▸ Problem details: What you write must be the lines from the one holding "s for future" through the final line of the records below, reproduced exactly, minus the pictures.

▸ The input:

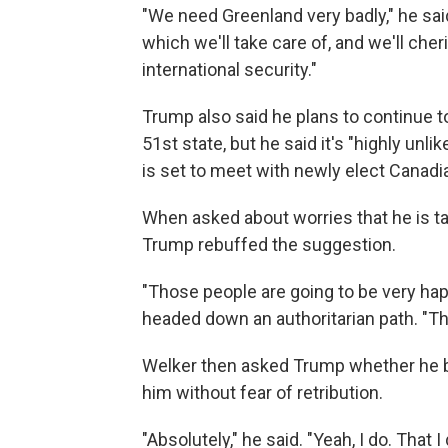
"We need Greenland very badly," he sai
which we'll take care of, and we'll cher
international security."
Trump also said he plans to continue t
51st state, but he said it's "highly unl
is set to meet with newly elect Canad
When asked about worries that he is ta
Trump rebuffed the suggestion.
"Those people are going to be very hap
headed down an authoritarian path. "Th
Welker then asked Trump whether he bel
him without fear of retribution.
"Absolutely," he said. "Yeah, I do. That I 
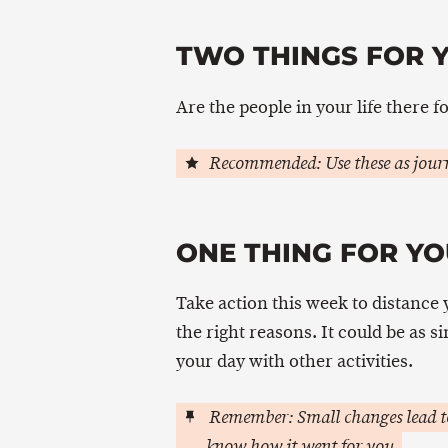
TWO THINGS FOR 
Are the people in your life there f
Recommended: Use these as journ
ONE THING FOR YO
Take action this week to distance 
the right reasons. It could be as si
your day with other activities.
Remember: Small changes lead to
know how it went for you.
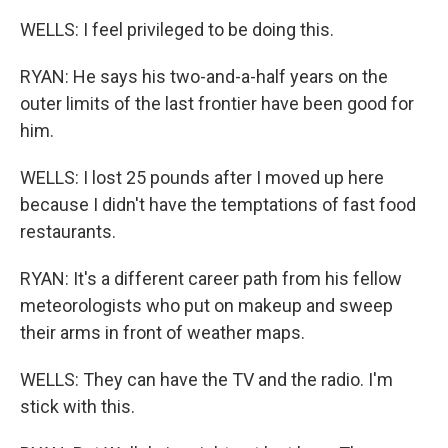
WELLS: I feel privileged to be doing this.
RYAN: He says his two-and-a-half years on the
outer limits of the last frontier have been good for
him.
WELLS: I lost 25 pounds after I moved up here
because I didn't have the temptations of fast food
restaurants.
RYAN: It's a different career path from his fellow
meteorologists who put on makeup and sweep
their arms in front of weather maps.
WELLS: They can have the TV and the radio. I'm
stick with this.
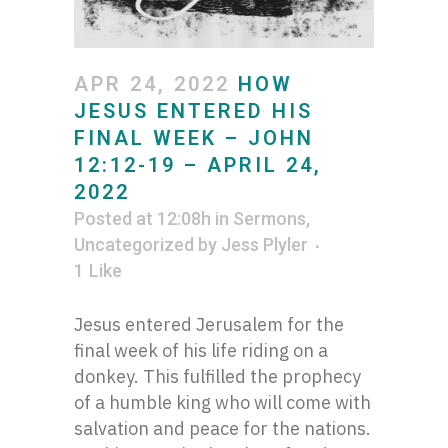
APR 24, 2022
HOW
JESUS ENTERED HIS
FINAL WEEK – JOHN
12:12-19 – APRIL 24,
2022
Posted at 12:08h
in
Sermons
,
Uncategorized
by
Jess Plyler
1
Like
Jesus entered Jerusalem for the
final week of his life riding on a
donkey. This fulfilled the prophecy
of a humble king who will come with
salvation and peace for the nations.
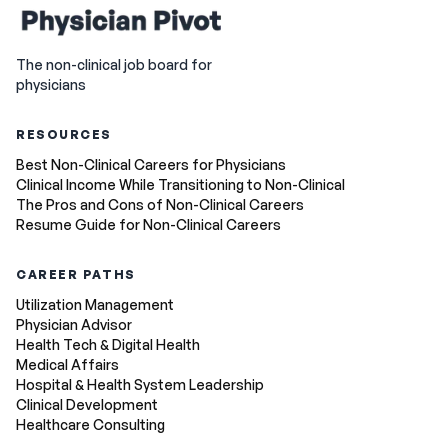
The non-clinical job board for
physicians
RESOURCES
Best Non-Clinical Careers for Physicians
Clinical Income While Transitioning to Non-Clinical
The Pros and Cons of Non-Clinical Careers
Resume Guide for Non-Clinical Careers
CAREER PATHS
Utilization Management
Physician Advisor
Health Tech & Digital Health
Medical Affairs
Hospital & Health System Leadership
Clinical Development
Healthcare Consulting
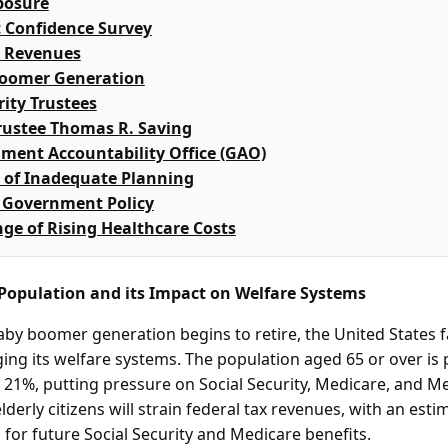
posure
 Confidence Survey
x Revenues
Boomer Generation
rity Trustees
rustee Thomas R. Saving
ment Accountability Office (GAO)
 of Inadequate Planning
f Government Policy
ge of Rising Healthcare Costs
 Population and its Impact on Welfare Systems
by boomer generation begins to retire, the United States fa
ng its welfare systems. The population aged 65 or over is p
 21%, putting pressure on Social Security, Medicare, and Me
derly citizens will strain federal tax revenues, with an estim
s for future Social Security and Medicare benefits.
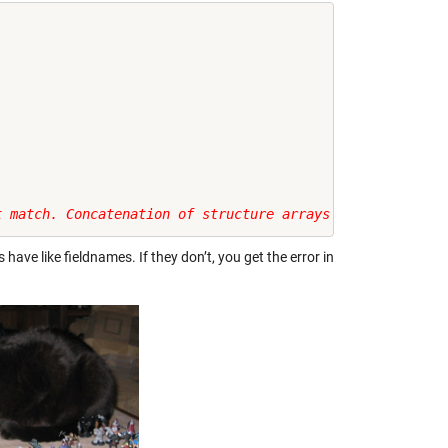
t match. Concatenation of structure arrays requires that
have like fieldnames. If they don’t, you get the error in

▸ Output for this exercise:
s for future Social Security and Medicare benefits.
t match. Concatenation of structure arrays requires that
have like fieldnames. If they don’t, you get the error in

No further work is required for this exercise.